Work required
Extract every line of the items that contains the word "Defined".

#####

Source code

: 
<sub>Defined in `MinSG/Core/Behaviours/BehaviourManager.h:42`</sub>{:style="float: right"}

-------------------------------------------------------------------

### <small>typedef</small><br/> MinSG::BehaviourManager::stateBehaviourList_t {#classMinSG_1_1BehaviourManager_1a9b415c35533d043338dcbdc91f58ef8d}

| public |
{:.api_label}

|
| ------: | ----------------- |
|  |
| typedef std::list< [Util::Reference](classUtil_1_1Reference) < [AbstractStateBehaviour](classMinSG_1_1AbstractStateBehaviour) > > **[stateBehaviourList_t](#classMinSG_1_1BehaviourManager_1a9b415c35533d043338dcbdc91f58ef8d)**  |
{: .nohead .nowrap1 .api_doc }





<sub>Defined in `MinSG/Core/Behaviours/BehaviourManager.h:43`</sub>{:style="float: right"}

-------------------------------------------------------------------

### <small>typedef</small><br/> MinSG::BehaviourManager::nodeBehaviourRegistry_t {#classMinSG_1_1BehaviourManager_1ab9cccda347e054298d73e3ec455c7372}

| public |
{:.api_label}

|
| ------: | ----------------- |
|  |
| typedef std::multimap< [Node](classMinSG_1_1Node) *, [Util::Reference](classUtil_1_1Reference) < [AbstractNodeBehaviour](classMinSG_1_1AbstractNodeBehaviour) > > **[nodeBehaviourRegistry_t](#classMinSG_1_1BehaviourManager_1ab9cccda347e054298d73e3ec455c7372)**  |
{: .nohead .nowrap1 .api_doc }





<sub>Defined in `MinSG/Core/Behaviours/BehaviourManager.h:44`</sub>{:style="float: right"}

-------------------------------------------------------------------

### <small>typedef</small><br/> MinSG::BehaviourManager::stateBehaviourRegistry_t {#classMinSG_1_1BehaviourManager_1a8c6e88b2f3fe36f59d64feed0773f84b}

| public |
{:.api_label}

#####

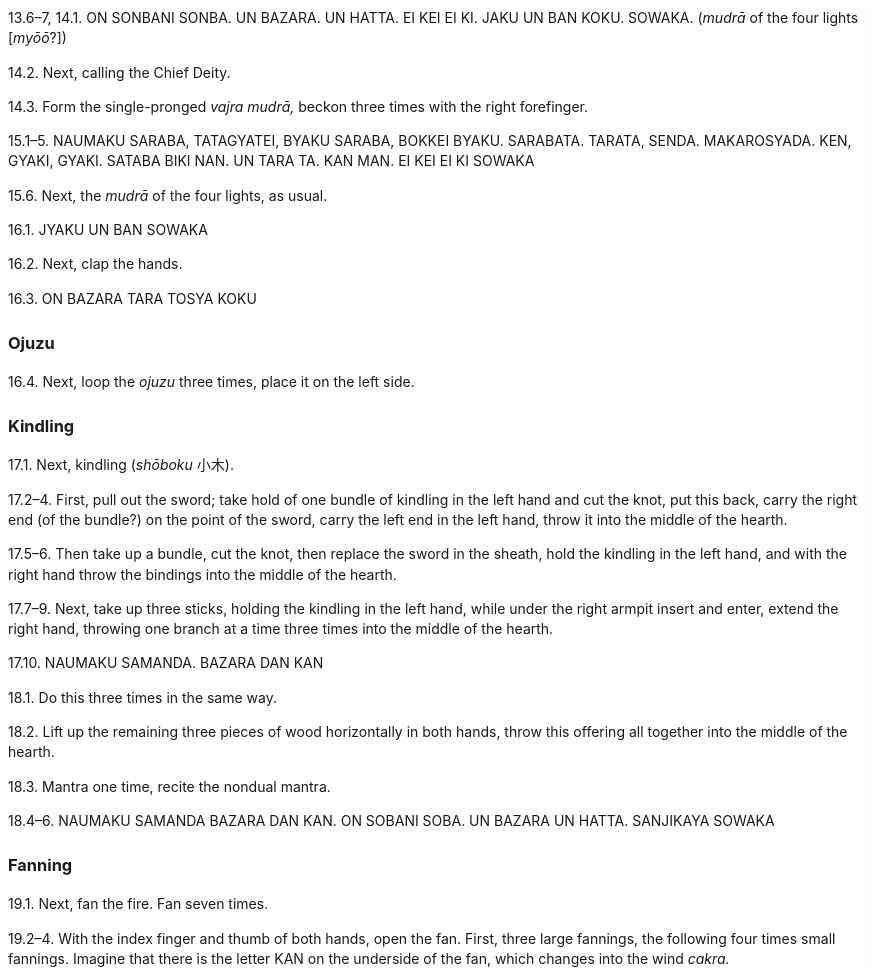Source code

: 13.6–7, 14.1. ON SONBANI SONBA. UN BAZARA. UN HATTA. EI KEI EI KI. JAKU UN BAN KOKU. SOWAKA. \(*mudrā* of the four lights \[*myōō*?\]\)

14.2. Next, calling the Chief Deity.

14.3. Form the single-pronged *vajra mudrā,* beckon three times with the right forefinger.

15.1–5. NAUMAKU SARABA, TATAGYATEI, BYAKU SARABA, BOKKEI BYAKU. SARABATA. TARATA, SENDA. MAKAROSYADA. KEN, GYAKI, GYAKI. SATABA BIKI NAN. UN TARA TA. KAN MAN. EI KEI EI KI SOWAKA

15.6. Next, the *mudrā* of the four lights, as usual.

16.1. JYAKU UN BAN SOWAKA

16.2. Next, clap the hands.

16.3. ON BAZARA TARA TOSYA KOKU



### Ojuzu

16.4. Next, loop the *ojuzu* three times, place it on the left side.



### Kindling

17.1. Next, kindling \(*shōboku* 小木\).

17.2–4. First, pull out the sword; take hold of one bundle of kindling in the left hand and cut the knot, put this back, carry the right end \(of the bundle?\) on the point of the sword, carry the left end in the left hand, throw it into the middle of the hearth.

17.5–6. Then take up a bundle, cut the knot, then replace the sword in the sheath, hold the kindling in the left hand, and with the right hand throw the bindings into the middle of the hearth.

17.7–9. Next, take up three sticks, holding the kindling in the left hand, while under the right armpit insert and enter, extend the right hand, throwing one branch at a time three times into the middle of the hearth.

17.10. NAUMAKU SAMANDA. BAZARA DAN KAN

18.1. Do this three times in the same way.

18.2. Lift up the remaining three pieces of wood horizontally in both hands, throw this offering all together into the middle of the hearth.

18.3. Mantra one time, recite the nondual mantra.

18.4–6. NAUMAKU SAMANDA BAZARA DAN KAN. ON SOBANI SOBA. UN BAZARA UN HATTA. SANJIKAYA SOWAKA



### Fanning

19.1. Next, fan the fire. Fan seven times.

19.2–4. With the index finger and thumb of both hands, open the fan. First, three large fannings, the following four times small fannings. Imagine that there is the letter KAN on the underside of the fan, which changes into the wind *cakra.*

#####

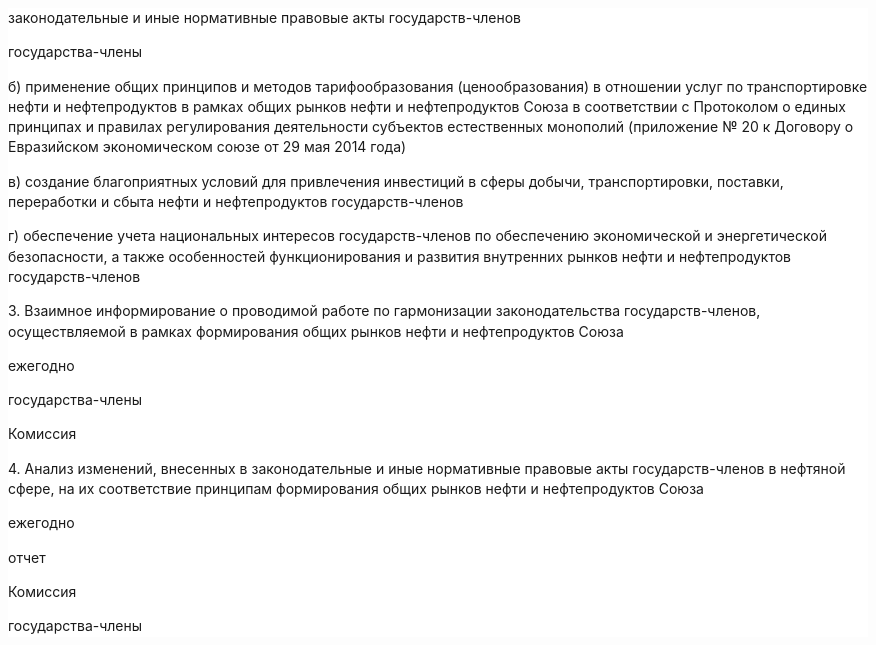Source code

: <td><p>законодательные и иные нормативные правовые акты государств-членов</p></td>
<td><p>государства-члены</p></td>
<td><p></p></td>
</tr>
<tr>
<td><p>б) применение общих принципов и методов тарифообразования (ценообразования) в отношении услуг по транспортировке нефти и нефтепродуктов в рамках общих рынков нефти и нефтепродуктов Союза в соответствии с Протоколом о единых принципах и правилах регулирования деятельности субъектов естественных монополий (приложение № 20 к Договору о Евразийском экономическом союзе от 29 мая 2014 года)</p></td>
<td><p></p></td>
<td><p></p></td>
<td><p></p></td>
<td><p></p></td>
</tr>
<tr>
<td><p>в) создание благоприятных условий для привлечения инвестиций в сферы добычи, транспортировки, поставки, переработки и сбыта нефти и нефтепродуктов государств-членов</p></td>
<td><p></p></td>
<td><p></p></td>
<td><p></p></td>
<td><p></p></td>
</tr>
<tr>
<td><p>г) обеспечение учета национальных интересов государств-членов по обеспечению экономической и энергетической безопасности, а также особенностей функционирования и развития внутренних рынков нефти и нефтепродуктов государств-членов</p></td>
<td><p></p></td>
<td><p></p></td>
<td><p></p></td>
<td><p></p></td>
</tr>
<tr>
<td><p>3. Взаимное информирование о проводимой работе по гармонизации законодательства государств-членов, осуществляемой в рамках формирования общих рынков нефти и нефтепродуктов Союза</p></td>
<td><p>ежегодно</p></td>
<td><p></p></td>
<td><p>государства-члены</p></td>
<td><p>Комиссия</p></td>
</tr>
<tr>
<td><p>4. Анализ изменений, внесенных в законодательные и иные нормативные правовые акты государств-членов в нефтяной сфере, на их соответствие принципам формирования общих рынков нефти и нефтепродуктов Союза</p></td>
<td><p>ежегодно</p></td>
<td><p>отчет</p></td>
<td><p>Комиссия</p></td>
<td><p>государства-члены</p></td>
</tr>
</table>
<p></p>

#####

Answer for the task
<sub>Defined in `MinSG/Core/Behaviours/BehaviourManager.h:42`</sub>{:style="float: right"}
<sub>Defined in `MinSG/Core/Behaviours/BehaviourManager.h:43`</sub>{:style="float: right"}
<sub>Defined in `MinSG/Core/Behaviours/BehaviourManager.h:44`</sub>{:style="float: right"}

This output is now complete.